§ **STORED DATA**

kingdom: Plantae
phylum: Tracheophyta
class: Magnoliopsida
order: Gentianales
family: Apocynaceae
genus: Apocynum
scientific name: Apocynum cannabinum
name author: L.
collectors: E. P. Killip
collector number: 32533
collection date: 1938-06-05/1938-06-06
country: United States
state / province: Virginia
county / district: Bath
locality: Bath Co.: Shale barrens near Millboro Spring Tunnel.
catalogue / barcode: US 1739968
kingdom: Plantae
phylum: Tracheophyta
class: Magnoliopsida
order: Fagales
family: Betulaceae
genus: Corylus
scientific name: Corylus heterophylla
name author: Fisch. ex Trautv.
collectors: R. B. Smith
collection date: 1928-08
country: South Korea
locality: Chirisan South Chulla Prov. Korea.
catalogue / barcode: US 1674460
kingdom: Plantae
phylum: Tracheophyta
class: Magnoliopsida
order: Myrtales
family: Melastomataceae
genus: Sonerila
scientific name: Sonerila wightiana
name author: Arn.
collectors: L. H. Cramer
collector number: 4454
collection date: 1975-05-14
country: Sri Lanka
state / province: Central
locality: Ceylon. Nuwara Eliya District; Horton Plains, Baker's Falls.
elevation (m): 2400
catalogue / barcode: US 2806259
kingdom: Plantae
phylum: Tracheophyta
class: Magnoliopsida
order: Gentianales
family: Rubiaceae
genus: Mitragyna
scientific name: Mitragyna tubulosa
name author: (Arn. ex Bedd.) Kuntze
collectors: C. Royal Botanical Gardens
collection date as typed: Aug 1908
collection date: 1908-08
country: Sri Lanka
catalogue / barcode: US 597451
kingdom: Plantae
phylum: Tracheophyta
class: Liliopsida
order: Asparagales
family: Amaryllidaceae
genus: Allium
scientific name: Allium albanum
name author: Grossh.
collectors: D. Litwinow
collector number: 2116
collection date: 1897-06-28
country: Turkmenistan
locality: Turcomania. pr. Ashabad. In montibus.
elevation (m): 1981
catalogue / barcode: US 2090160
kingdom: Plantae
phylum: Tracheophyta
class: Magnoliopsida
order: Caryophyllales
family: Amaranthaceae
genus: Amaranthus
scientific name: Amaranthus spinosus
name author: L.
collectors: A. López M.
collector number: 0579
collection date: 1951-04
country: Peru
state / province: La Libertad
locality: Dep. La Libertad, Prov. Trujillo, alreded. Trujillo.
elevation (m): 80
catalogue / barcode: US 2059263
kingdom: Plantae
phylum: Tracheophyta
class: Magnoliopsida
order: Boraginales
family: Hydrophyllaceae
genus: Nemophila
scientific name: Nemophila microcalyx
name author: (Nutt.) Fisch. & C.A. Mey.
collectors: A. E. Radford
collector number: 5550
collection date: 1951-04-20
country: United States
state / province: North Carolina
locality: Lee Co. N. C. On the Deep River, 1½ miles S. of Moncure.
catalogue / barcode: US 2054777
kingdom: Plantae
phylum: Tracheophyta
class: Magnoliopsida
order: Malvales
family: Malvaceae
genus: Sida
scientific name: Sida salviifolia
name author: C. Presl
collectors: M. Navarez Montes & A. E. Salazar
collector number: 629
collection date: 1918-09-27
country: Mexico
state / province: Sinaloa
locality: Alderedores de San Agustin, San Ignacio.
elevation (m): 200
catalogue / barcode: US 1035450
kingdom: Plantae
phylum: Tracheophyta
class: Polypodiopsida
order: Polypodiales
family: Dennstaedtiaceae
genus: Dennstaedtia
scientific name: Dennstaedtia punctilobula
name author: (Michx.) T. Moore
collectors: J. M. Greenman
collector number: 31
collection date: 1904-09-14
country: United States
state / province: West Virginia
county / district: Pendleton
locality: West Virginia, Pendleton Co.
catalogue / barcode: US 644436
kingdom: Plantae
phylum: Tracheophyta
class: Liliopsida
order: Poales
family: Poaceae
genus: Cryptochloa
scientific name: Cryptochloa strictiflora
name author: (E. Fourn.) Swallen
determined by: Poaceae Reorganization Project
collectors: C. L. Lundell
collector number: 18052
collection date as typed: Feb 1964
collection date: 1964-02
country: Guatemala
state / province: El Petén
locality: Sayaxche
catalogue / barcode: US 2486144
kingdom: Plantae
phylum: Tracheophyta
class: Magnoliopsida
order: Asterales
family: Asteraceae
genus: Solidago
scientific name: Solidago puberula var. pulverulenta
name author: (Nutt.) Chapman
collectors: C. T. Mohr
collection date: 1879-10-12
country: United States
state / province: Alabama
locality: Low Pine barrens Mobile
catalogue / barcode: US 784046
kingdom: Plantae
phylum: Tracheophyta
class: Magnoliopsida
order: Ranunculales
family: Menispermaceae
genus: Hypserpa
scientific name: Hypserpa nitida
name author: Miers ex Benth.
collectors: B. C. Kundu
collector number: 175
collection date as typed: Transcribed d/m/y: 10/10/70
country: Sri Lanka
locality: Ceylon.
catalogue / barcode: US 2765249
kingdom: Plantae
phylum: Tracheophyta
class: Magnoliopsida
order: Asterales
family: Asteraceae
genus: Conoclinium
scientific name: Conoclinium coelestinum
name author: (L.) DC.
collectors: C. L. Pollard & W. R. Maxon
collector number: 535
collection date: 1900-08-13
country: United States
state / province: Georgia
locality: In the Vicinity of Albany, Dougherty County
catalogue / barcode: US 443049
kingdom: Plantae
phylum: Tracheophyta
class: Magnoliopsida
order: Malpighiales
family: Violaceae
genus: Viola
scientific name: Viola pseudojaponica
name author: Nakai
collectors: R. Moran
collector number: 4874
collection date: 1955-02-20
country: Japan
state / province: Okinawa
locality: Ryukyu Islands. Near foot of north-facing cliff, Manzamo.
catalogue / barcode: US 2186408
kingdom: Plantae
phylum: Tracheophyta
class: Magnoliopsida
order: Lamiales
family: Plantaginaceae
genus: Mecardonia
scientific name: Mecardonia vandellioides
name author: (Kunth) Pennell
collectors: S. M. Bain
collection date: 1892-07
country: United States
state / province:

§ **SHORT EXERCISE**
Put every line of the listing above into a numbered list, leaving out any blank lines.

§ **PROBLEM SOLUTION**
1. kingdom: Plantae
2. phylum: Tracheophyta
3. class: Magnoliopsida
4. order: Gentianales
5. family: Apocynaceae
6. genus: Apocynum
7. scientific name: Apocynum cannabinum
8. name author: L.
9. collectors: E. P. Killip
10. collector number: 32533
11. collection date: 1938-06-05/1938-06-06
12. country: United States
13. state / province: Virginia
14. county / district: Bath
15. locality: Bath Co.: Shale barrens near Millboro Spring Tunnel.
16. catalogue / barcode: US 1739968
17. kingdom: Plantae
18. phylum: Tracheophyta
19. class: Magnoliopsida
20. order: Fagales
21. family: Betulaceae
22. genus: Corylus
23. scientific name: Corylus heterophylla
24. name author: Fisch. ex Trautv.
25. collectors: R. B. Smith
26. collection date: 1928-08
27. country: South Korea
28. locality: Chirisan South Chulla Prov. Korea.
29. catalogue / barcode: US 1674460
30. kingdom: Plantae
31. phylum: Tracheophyta
32. class: Magnoliopsida
33. order: Myrtales
34. family: Melastomataceae
35. genus: Sonerila
36. scientific name: Sonerila wightiana
37. name author: Arn.
38. collectors: L. H. Cramer
39. collector number: 4454
40. collection date: 1975-05-14
41. country: Sri Lanka
42. state / province: Central
43. locality: Ceylon. Nuwara Eliya District; Horton Plains, Baker's Falls.
44. elevation (m): 2400
45. catalogue / barcode: US 2806259
46. kingdom: Plantae
47. phylum: Tracheophyta
48. class: Magnoliopsida
49. order: Gentianales
50. family: Rubiaceae
51. genus: Mitragyna
52. scientific name: Mitragyna tubulosa
53. name author: (Arn. ex Bedd.) Kuntze
54. collectors: C. Royal Botanical Gardens
55. collection date as typed: Aug 1908
56. collection date: 1908-08
57. country: Sri Lanka
58. catalogue / barcode: US 597451
59. kingdom: Plantae
60. phylum: Tracheophyta
61. class: Liliopsida
62. order: Asparagales
63. family: Amaryllidaceae
64. genus: Allium
65. scientific name: Allium albanum
66. name author: Grossh.
67. collectors: D. Litwinow
68. collector number: 2116
69. collection date: 1897-06-28
70. country: Turkmenistan
71. locality: Turcomania. pr. Ashabad. In montibus.
72. elevation (m): 1981
73. catalogue / barcode: US 2090160
74. kingdom: Plantae
75. phylum: Tracheophyta
76. class: Magnoliopsida
77. order: Caryophyllales
78. family: Amaranthaceae
79. genus: Amaranthus
80. scientific name: Amaranthus spinosus
81. name author: L.
82. collectors: A. López M.
83. collector number: 0579
84. collection date: 1951-04
85. country: Peru
86. state / province: La Libertad
87. locality: Dep. La Libertad, Prov. Trujillo, alreded. Trujillo.
88. elevation (m): 80
89. catalogue / barcode: US 2059263
90. kingdom: Plantae
91. phylum: Tracheophyta
92. class: Magnoliopsida
93. order: Boraginales
94. family: Hydrophyllaceae
95. genus: Nemophila
96. scientific name: Nemophila microcalyx
97. name author: (Nutt.) Fisch. & C.A. Mey.
98. collectors: A. E. Radford
99. collector number: 5550
100. collection date: 1951-04-20
101. country: United States
102. state / province: North Carolina
103. locality: Lee Co. N. C. On the Deep River, 1½ miles S. of Moncure.
104. catalogue / barcode: US 2054777
105. kingdom: Plantae
106. phylum: Tracheophyta
107. class: Magnoliopsida
108. order: Malvales
109. family: Malvaceae
110. genus: Sida
111. scientific name: Sida salviifolia
112. name author: C. Presl
113. collectors: M. Navarez Montes & A. E. Salazar
114. collector number: 629
115. collection date: 1918-09-27
116. country: Mexico
117. state / province: Sinaloa
118. locality: Alderedores de San Agustin, San Ignacio.
119. elevation (m): 200
120. catalogue / barcode: US 1035450
121. kingdom: Plantae
122. phylum: Tracheophyta
123. class: Polypodiopsida
124. order: Polypodiales
125. family: Dennstaedtiaceae
126. genus: Dennstaedtia
127. scientific name: Dennstaedtia punctilobula
128. name author: (Michx.) T. Moore
129. collectors: J. M. Greenman
130. collector number: 31
131. collection date: 1904-09-14
132. country: United States
133. state / province: West Virginia
134. county / district: Pendleton
135. locality: West Virginia, Pendleton Co.
136. catalogue / barcode: US 644436
137. kingdom: Plantae
138. phylum: Tracheophyta
139. class: Liliopsida
140. order: Poales
141. family: Poaceae
142. genus: Cryptochloa
143. scientific name: Cryptochloa strictiflora
144. name author: (E. Fourn.) Swallen
145. determined by: Poaceae Reorganization Project
146. collectors: C. L. Lundell
147. collector number: 18052
148. collection date as typed: Feb 1964
149. collection date: 1964-02
150. country: Guatemala
151. state / province: El Petén
152. locality: Sayaxche
153. catalogue / barcode: US 2486144
154. kingdom: Plantae
155. phylum: Tracheophyta
156. class: Magnoliopsida
157. order: Asterales
158. family: Asteraceae
159. genus: Solidago
160. scientific name: Solidago puberula var. pulverulenta
161. name author: (Nutt.) Chapman
162. collectors: C. T. Mohr
163. collection date: 1879-10-12
164. country: United States
165. state / province: Alabama
166. locality: Low Pine barrens Mobile
167. catalogue / barcode: US 784046
168. kingdom: Plantae
169. phylum: Tracheophyta
170. class: Magnoliopsida
171. order: Ranunculales
172. family: Menispermaceae
173. genus: Hypserpa
174. scientific name: Hypserpa nitida
175. name author: Miers ex Benth.
176. collectors: B. C. Kundu
177. collector number: 175
178. collection date as typed: Transcribed d/m/y: 10/10/70
179. country: Sri Lanka
180. locality: Ceylon.
181. catalogue / barcode: US 2765249
182. kingdom: Plantae
183. phylum: Tracheophyta
184. class: Magnoliopsida
185. order: Asterales
186. family: Asteraceae
187. genus: Conoclinium
188. scientific name: Conoclinium coelestinum
189. name author: (L.) DC.
190. collectors: C. L. Pollard & W. R. Maxon
191. collector number: 535
192. collection date: 1900-08-13
193. country: United States
194. state / province: Georgia
195. locality: In the Vicinity of Albany, Dougherty County
196. catalogue / barcode: US 443049
197. kingdom: Plantae
198. phylum: Tracheophyta
199. class: Magnoliopsida
200. order: Malpighiales
201. family: Violaceae
202. genus: Viola
203. scientific name: Viola pseudojaponica
204. name author: Nakai
205. collectors: R. Moran
206. collector number: 4874
207. collection date: 1955-02-20
208. country: Japan
209. state / province: Okinawa
210. locality: Ryukyu Islands. Near foot of north-facing cliff, Manzamo.
211. catalogue / barcode: US 2186408
212. kingdom: Plantae
213. phylum: Tracheophyta
214. class: Magnoliopsida
215. order: Lamiales
216. family: Plantaginaceae
217. genus: Mecardonia
218. scientific name: Mecardonia vandellioides
219. name author: (Kunth) Pennell
220. collectors: S. M. Bain
221. collection date: 1892-07
222. country: United States
223. state / province:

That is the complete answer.